With three Pro Tour Top Eights in the 2003–04 season including two runner-up finishes, Nassif earned the 2004 Player of the Year award. He has been dubbed by many as the best Constructed player in Magic. Indeed, he has often met success with home-made designs. Tooth and Nail, a deck directly derived from Nassif's TwelvePost deck he piloted to the finals at the 2004 Pro Tour Kobe, was one of the best performing deck in Standard until Mirrodin rotated out of the format in 2005. He showed his gaming prowess again when he made the Top 8 of the 2006 World Championships piloting a blue/white MartyrTron deck that, according to Randy Buehler, "broke the format". Nassif lost in the semifinals to Makahito Mihara and his Dragonstorm combo deck.
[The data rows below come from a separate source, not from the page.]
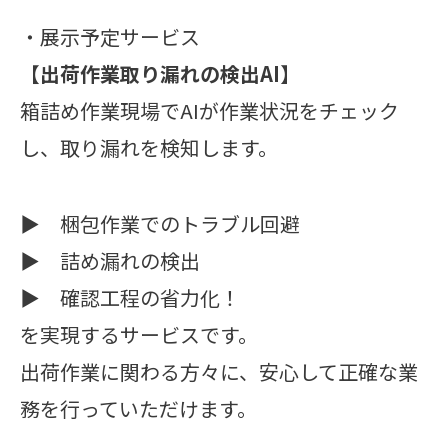
・展示予定サービス
【出荷作業取り漏れの検出AI】
箱詰め作業現場でAIが作業状況をチェック
し、取り漏れを検知します。
▶︎ 梱包作業でのトラブル回避
▶︎ 詰め漏れの検出
▶︎ 確認工程の省力化！
を実現するサービスです。
出荷作業に関わる方々に、安心して正確な業
務を行っていただけます。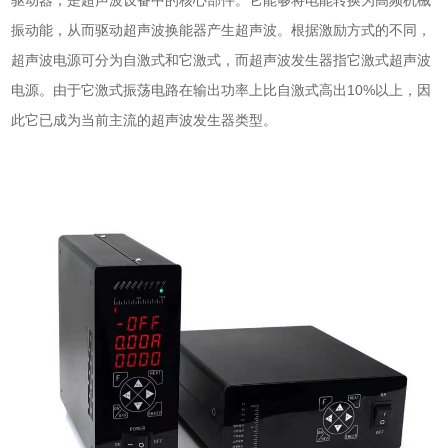
驱动器，是超声波设备中的核心部件。它能够将电能转换为高频机械
振动能，从而驱动
超声波换能器
产生超声波。根据激励方式的不同，
超声波电源可分为自激式和它激式，而
超声波发生器
指它激式超声波
电源。由于它激式振荡电路在输出功率上比自激式高出10%以上，因
此它已成为当前主流的
超声波发生器
类型。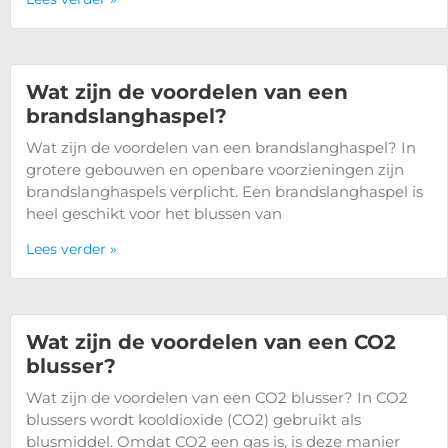
Wat zijn de voordelen van een
brandslanghaspel?
Wat zijn de voordelen van een brandslanghaspel? In
grotere gebouwen en openbare voorzieningen zijn
brandslanghaspels verplicht. Een brandslanghaspel is
heel geschikt voor het blussen van
Lees verder »
Wat zijn de voordelen van een CO2
blusser?
Wat zijn de voordelen van een CO2 blusser? In CO2
blussers wordt kooldioxide (CO2) gebruikt als
blusmiddel. Omdat CO2 een gas is, is deze manier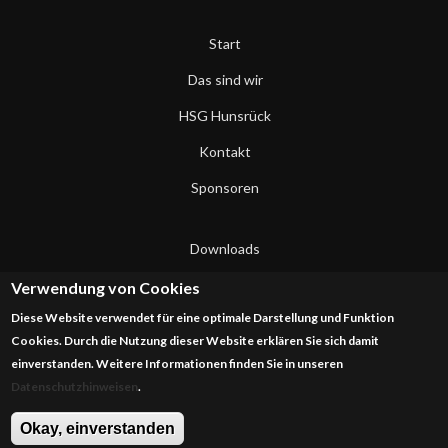
Start
Das sind wir
HSG Hunsrück
Kontakt
Sponsoren
Downloads
Datenschutzerklärung
Verwendung von Cookies
Diese Website verwendet für eine optimale Darstellung und Funktion
Impressum
Cookies. Durch die Nutzung dieser Website erklären Sie sich damit
einverstanden. Weitere Informationen finden Sie in unseren
Datenschutzhinweisen
.
Okay, einverstanden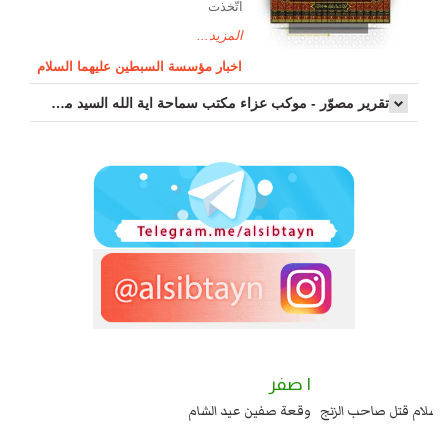
اتّخذت
المزيد...
اخبار مؤسسة السبطين عليهما السلام
تقرير مصوّر - موكب عزاء مکتب سماحة اية الله السيد مرتضى الموسوي الاصفهاني في يوم إستشهاد السيدة فاطم...
٢ صفر
١ صفر
السبايا عند يزيد شهادة زيد بن علي بن الحسين عليهما السلام قتل صاحب الزنج
وقعة 
واخماد انقلابه ...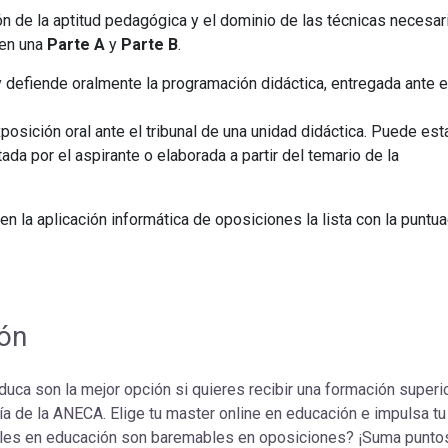
ón de la aptitud pedagógica y el dominio de las técnicas necesar
 en una
Parte A
y
Parte B
.
 y defiende oralmente la programación didáctica, entregada ante e
xposición oral ante el tribunal de una unidad didáctica. Puede est
da por el aspirante o elaborada a partir del temario de la
n la aplicación informática de oposiciones la lista con la puntu
ión
ca son la mejor opción si quieres recibir una formación superior
ía de la ANECA. Elige tu master online en educación e impulsa tu
les en educación son baremables en oposiciones? ¡Suma puntos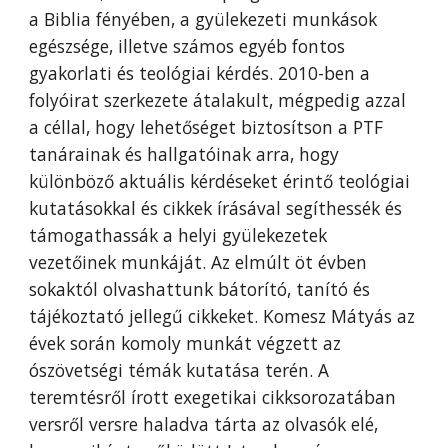
a Biblia fényében, a gyülekezeti munkások
egészsége, illetve számos egyéb fontos
gyakorlati és teológiai kérdés. 2010-ben a
folyóirat szerkezete átalakult, mégpedig azzal
a céllal, hogy lehetőséget biztosítson a PTF
tanárainak és hallgatóinak arra, hogy
különböző aktuális kérdéseket érintő teológiai
kutatásokkal és cikkek írásával segíthessék és
támogathassák a helyi gyülekezetek
vezetőinek munkáját. Az elmúlt öt évben
sokaktól olvashattunk bátorító, tanító és
tájékoztató jellegű cikkeket. Komesz Mátyás az
évek során komoly munkát végzett az
ószövetségi témák kutatása terén. A
teremtésről írott exegetikai cikksorozatában
versről versre haladva tárta az olvasók elé,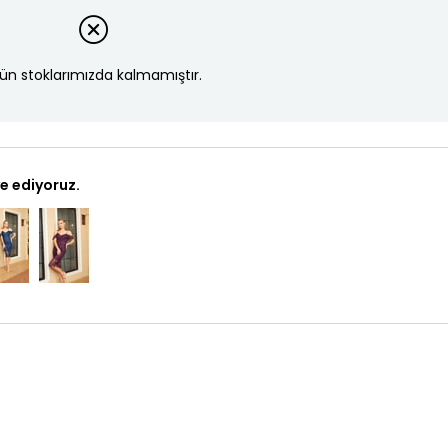
ün stoklarımızda kalmamıştır.
e ediyoruz.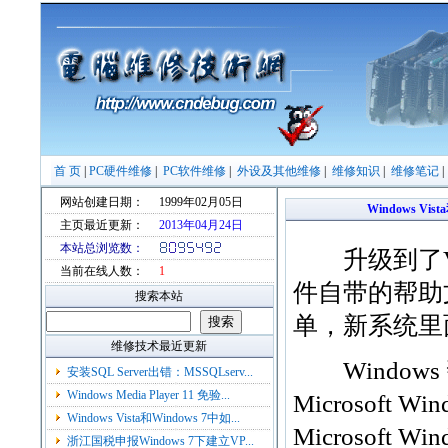
首 页
|
PC硬件维修
|
PC软件维修
|
外设及其他维修
|
维修知识
|
维修笔记
网站创建日期：
1999年02月05日
Windows Vi
主页最近更新：
2013年04月24日
本站总浏览数：
升级到了Vis
当前在线人数：
1
件自带的帮助
搜索本站
单，新系统里面少
维修技术最近更新
Windows 帮
安装SQL Server出错：MSSQLserv...
Windows Media Player 11 免验...
Microsoft
Windows Vista和Windows 7中如...
Microsoft
浙江国税申报Windows 7下建立VP...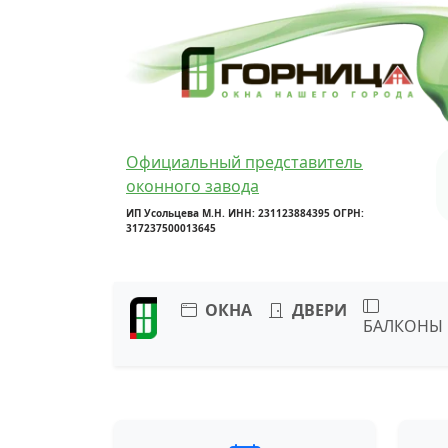
Официальный представитель
оконного завода
ИП Усольцева М.Н. ИНН: 231123884395 ОГРН:
317237500013645
ОКНА
ДВЕРИ
БАЛКОНЫ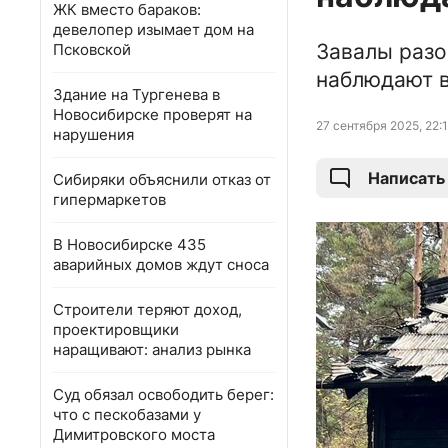
ЖК вместо бараков:
девелопер изымает дом на
Завалы разо
Псковской
наблюдают 
Здание на Тургенева в
Новосибирске проверят на
27 сентября 2025, 22:
нарушения
Написать
Сибиряки объяснили отказ от
гипермаркетов
В Новосибирске 435
аварийных домов ждут сноса
Строители теряют доход,
проектировщики
наращивают: анализ рынка
Суд обязал освободить берег:
что с пескобазами у
Димитровского моста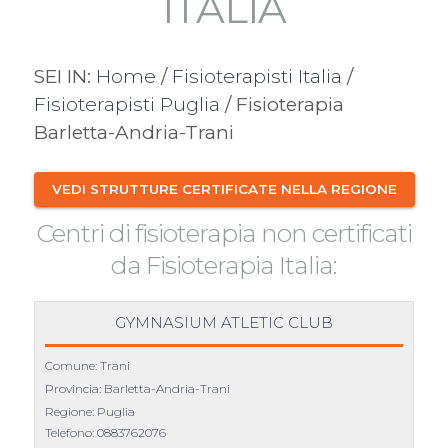
ITALIA
SEI IN:
Home
/
Fisioterapisti Italia
/
Fisioterapisti Puglia
/ Fisioterapia
Barletta-Andria-Trani
VEDI STRUTTURE CERTIFICATE NELLA REGIONE
Centri di fisioterapia non certificati
da Fisioterapia Italia:
GYMNASIUM ATLETIC CLUB
Comune: Trani
Provincia: Barletta-Andria-Trani
Regione: Puglia
Telefono:
0883762076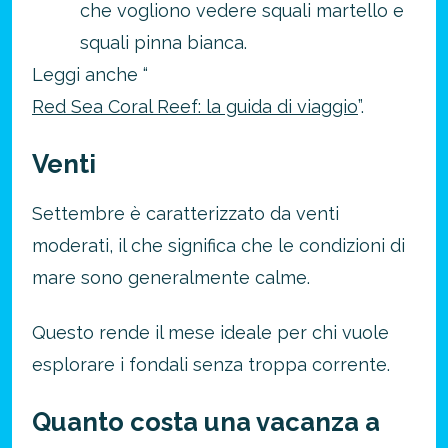
che vogliono vedere squali martello e
squali pinna bianca.
Leggi anche “
Risparmia oltre il 21%!
Red Sea Coral Reef: la guida di viaggio
”.
approfitta del nostro 4-2-1
4 promozioni, 2 omaggi e 1 Novità!
Venti
ATTIVA OFFERTA
Settembre è caratterizzato da venti
moderati, il che significa che le condizioni di
mare sono generalmente calme.
Questo rende il mese ideale per chi vuole
esplorare i fondali senza troppa corrente.
Quanto costa una vacanza a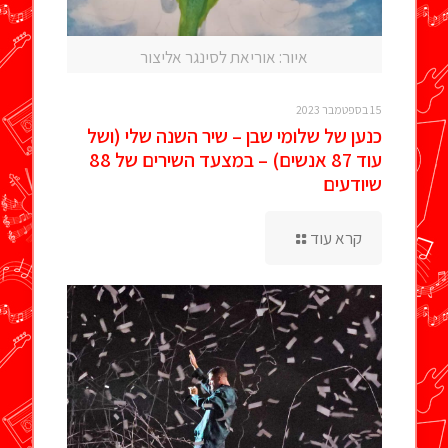
איור: אוריאת לסינגר אליצור
15 בספטמבר 2023
כנען של שלומי שבן – שיר השנה שלי (ושל
עוד 87 אנשים) – במצעד השירים של 88
שיודעים
קרא עוד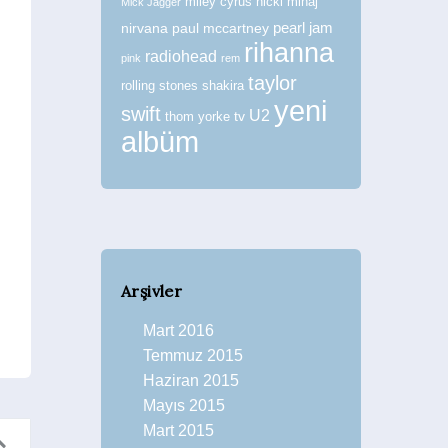
miley cyrus
nicki minaj
Mick Jagger
nirvana
paul mccartney
pearl jam
rihanna
radiohead
pink
rem
taylor
rolling stones
shakira
yeni
swift
U2
tv
thom yorke
albüm
Arşivler
Mart 2016
Temmuz 2015
Haziran 2015
Mayıs 2015
Mart 2015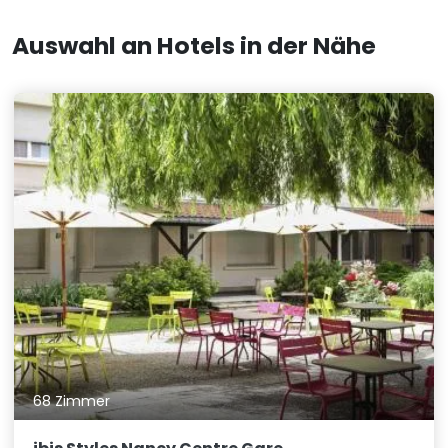
Auswahl an Hotels in der Nähe
68 Zimmer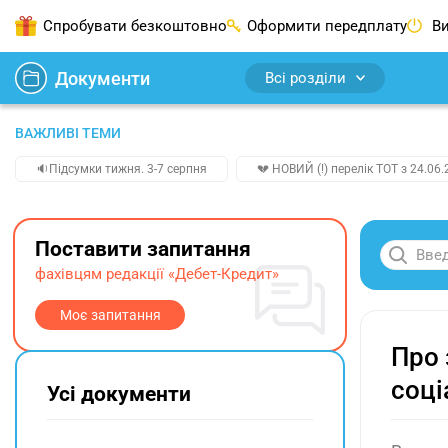
Спробувати безкоштовно
Оформити передплату
Ви
Документи
Всі розділи
ВАЖЛИВІ ТЕМИ
🔉Підсумки тижня. 3-7 серпня
💔 НОВИЙ (!) перелік ТОТ з 24.06.
Поставити запитання
фахівцям редакції «Дебет-Кредит»
Моє запитання
Про 
соці
Усі документи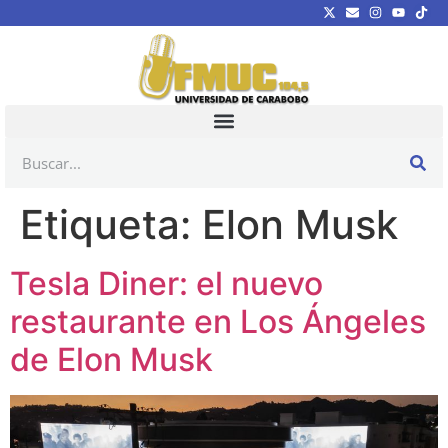
Etiqueta:
Elon Musk
Tesla Diner: el nuevo
restaurante en Los Ángeles
de Elon Musk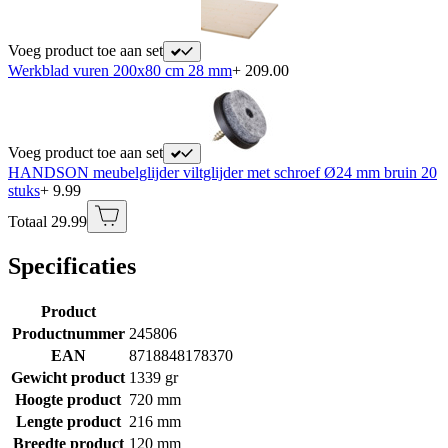
Voeg product toe aan set
Werkblad vuren 200x80 cm 28 mm
+ 209.00
Voeg product toe aan set
HANDSON meubelglijder viltglijder met schroef Ø24 mm bruin 20
stuks
+ 9.99
Totaal 29.99
Specificaties
Product
Productnummer
245806
EAN
8718848178370
Gewicht product
1339 gr
Hoogte product
720 mm
Lengte product
216 mm
Breedte product
120 mm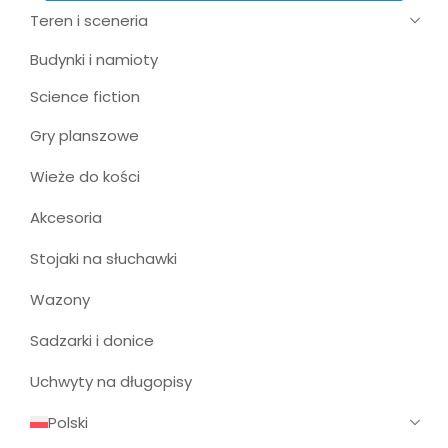
Teren i sceneria
Budynki i namioty
Science fiction
Gry planszowe
Wieże do kości
Akcesoria
Stojaki na słuchawki
Wazony
Sadzarki i donice
Uchwyty na długopisy
Polski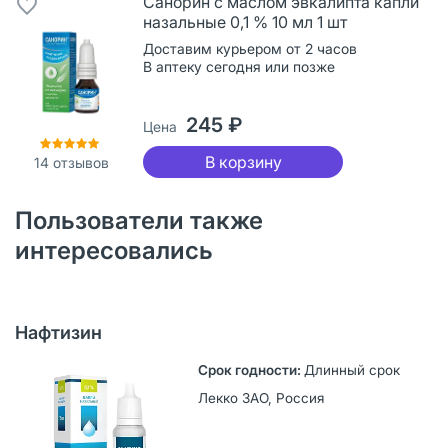
Санорин с маслом эвкалипта капли
назальные 0,1 % 10 мл 1 шт
Доставим курьером от 2 часов
В аптеку сегодня или позже
245 ₽
Цена
В корзину
14
отзывов
Пользователи также
интересовались
Нафтизин
Длинный срок
Лекко ЗАО, Россия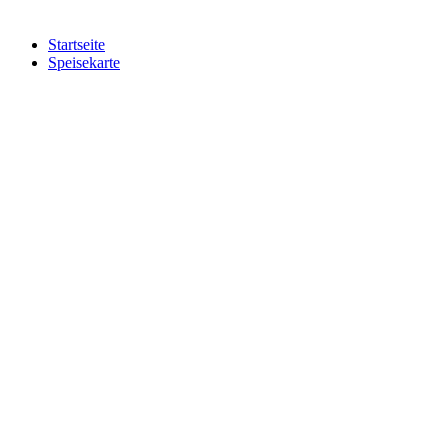
Startseite
Speisekarte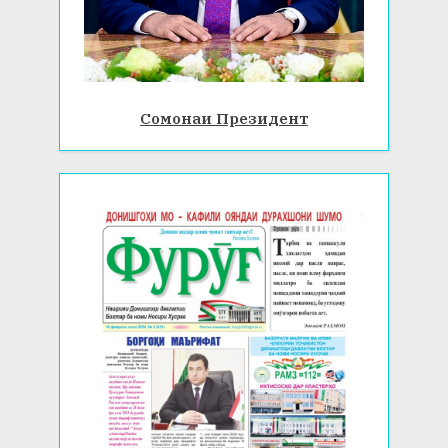
Сомонаи Президент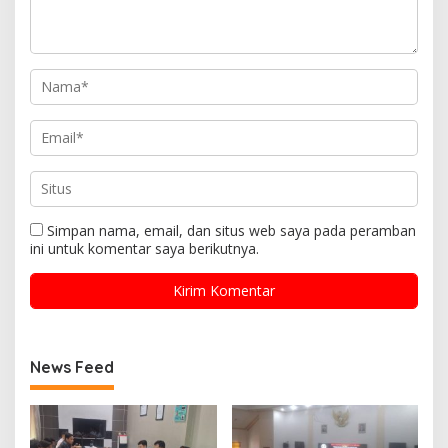
Simpan nama, email, dan situs web saya pada peramban
ini untuk komentar saya berikutnya.
News Feed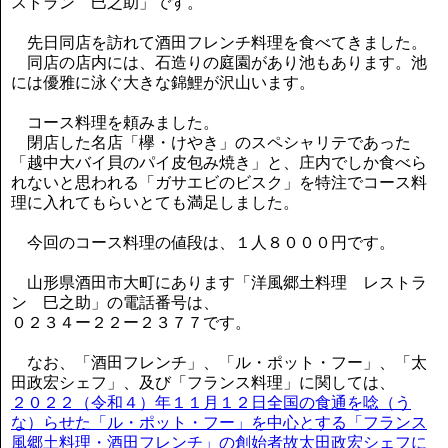
ストラン 巳之助」です。
先日同店を訪れて酒田フレンチ料理を食べてきました。
同店の店内には、石造りの庭園があり池もあります。池
には優雅に泳ぐ大きな錦鯉が沢山います。
コース料理を頼みました。
閉店した名店「欅・けやき」のスペシャリテであった
「越中大バイ貝のパイ皮包み焼き」と、庄内でしか食べら
れないと思われる「ガサエビのビスク」を特注でコース料
理に入れてもらいとても満足しました。
今回のコース料理の値段は、１人８０００円です。
山形県酒田市大町にあります「洋風郷土料理 レストラ
ン 巳之助」の電話番号は、
０２３４ー２２ー２３７７です。
なお、「酒田フレンチ」、「ル・ポット・フー」、「太
田政宏シェフ」、及び「フランス料理」に関しては、
２０２２（令和４）年１１月１２日全国の食通を唸（う
な）らせた「ル・ポット・フー」を中心とする「フランス
風郷土料理・酒田フレンチ」の創始者故太田政宏シェフに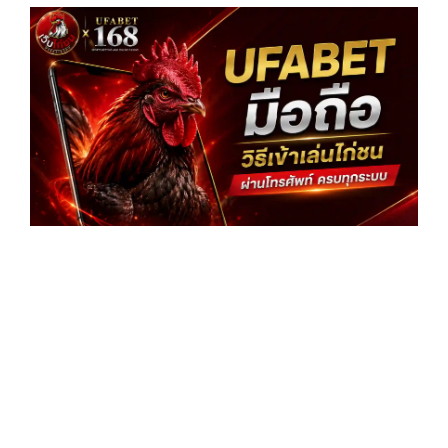
UF
มือ
วิธี
เล่
ไก
ผ่
โท
คร
ระ
อ่
»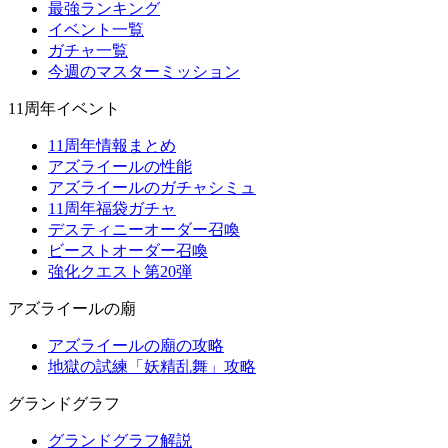
最強ランキング
イベント一覧
ガチャ一覧
今週のマスターミッション
11周年イベント
11周年情報まとめ
アズライールの性能
アズライールのガチャシミュ
11周年福袋ガチャ
デスティニーオーダー召喚
ビーストオーダー召喚
強化クエスト第20弾
アズライールの廟
アズライールの廟の攻略
地獄の試練「妖精乱舞」攻略
グランドグラフ
グランドグラフ解説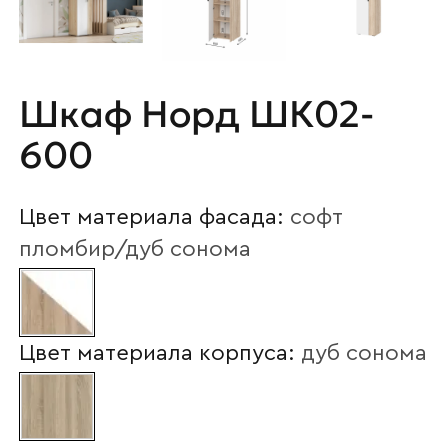
Шкаф Норд ШК02-
600
Цвет материала фасада:
софт
пломбир/дуб сонома
Цвет материала корпуса:
дуб сонома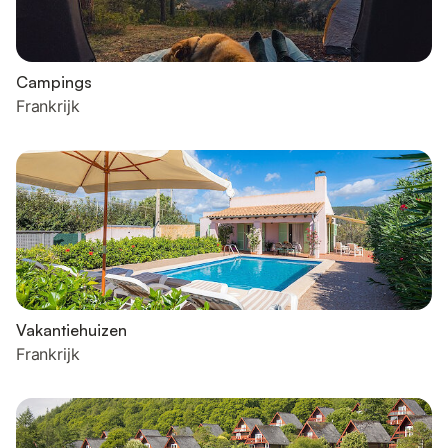
Campings
Frankrijk
Vakantiehuizen
Frankrijk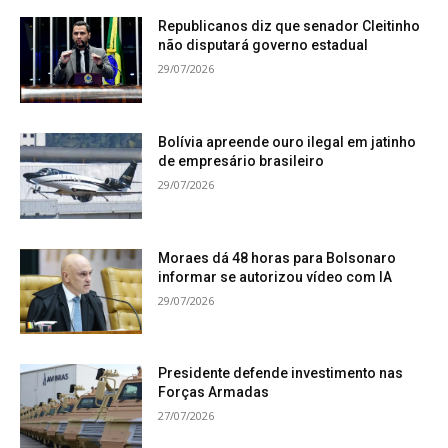
Republicanos diz que senador Cleitinho
não disputará governo estadual
29/07/2026
Bolívia apreende ouro ilegal em jatinho
de empresário brasileiro
29/07/2026
Moraes dá 48 horas para Bolsonaro
informar se autorizou vídeo com IA
29/07/2026
Presidente defende investimento nas
Forças Armadas
27/07/2026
Ironically, Nassif made Top 8 of the 2007 World Championships with a mono-red Dragonstorm deck designed by him and American teammate Patrick Chapin, where he again made a semifinal exit while playing against Patrick Chapin in the mono-red Dragonstorm mirror. 2008 was a weaker season for Nassif. His only significant finish was a second place at Grand Prix Brussels. It was also the first season since 2000–01 that Nassif did not reach the Top 8 of a Pro Tour. The following season Nassif won the first Pro Tour of the season with a 61-card five colour control deck. He then followed up his PT win with a first-place finish at the next event: Grand Prix Chicago.

===Distinctions===
- Nassif was the first player to win the Player of the Year race without a Pro Tour victory that season.
- Nassif has lost more Pro Tour Finals than any other player.
- Nassif defeated Nicolai Herzog to become Player of the Year, despite the fact that Herzog had won two Pro Tours that year.
- According to Ask Wizards, Nassif also boasts the highest-ever constructed rating at 2318 in round 18 of Pro Tour–Kobe in February 2004.

===Accomplishments===

Other accomplishments
- Pro Tour Player of the Year 2003–04
- Three-time player at the Magic Invitational

| Season | Event type | Location | Format | Date | Rank |
|---|---|---|---|---|---|
| 2001–02 | Grand Prix | London | Block Constructed | 1–2 September 2001 | 2 |
| 2001–02 | Pro Tour | New York | Team Limited | 7–9 September 2001 | 2 |
| 2002–03 | Pro Tour | Venice | Block Constructed | 21–23 March 2003 | 5 |
| 2002–03 | Grand Prix | Prague | Sealed and Booster Draft | 12–13 April 2003 | 6 |
| 2002–03 | Masters | Yokohama | Extended | 8–11 May 2003 | 2 |
| 2003–04 | Pro Tour | New Orleans | Extended | 31 October–2 November 2003 | 2 |
| 2003–04 | Pro Tour | Kobe | Block Constructed | 27–29 February 2004 | 2 |
| 2003–04 | Nationals | Tours | Standard and Booster Draft | 17–18 July 2004 | 2 |
| 2003–04 | Worlds | San Francisco | Special | 1–5 September 2004 | 7 |
| 2005 | Pro Tour | Atlanta | Team Limited | 11–13 March 2005 | 1 |
| 2005 | Invitational | Los Angeles | Special | 17–20 May 2005 | 5 |
| 2006 | Invitational | Los Angeles | Special | 10–12 May 2006 | 4 |
| 2006 | Worlds | Paris | Special | 29 November–3 December 2006 | 4 |
| 2007 | Grand Prix | Amsterdam | Two-Headed Giant | 10–11 March 2007 | 2 |
| 2007 | Worlds | New York | Special | 6–9 December 2007 | 3 |
| 2008 | Grand Prix | Brussels | Sealed and Booster Draft | 3–4 May 2008 | 2 |
| 2009 | Pro Tour | Kyoto | Standard and Booster Draft | 27 February–1 March 2009 | 1 |
| 2009 | Grand Prix | Chicago | Legacy | 7–8 March 2009 | 1 |
| 2009 | Grand Prix | Tampa | Sealed and Booster Draft | 24–25 October 2009 | 5 |
| 2018 | Grand Prix | Lille | Standard | 26–28 October 2018 | 2 |

| Preceded by Kai Budde | Pro Player of the Year 2003–04 | Succeeded by Kenji Tsumura |

==Poker==
Nassif has had 30 cashes at the World Series of Poker, including back-to-back cashes at the 2010 and 2011 main events, finishing 73rd and 189th respectively. As of 2023, Nassif's live tournament earnings exceed $1,100,000.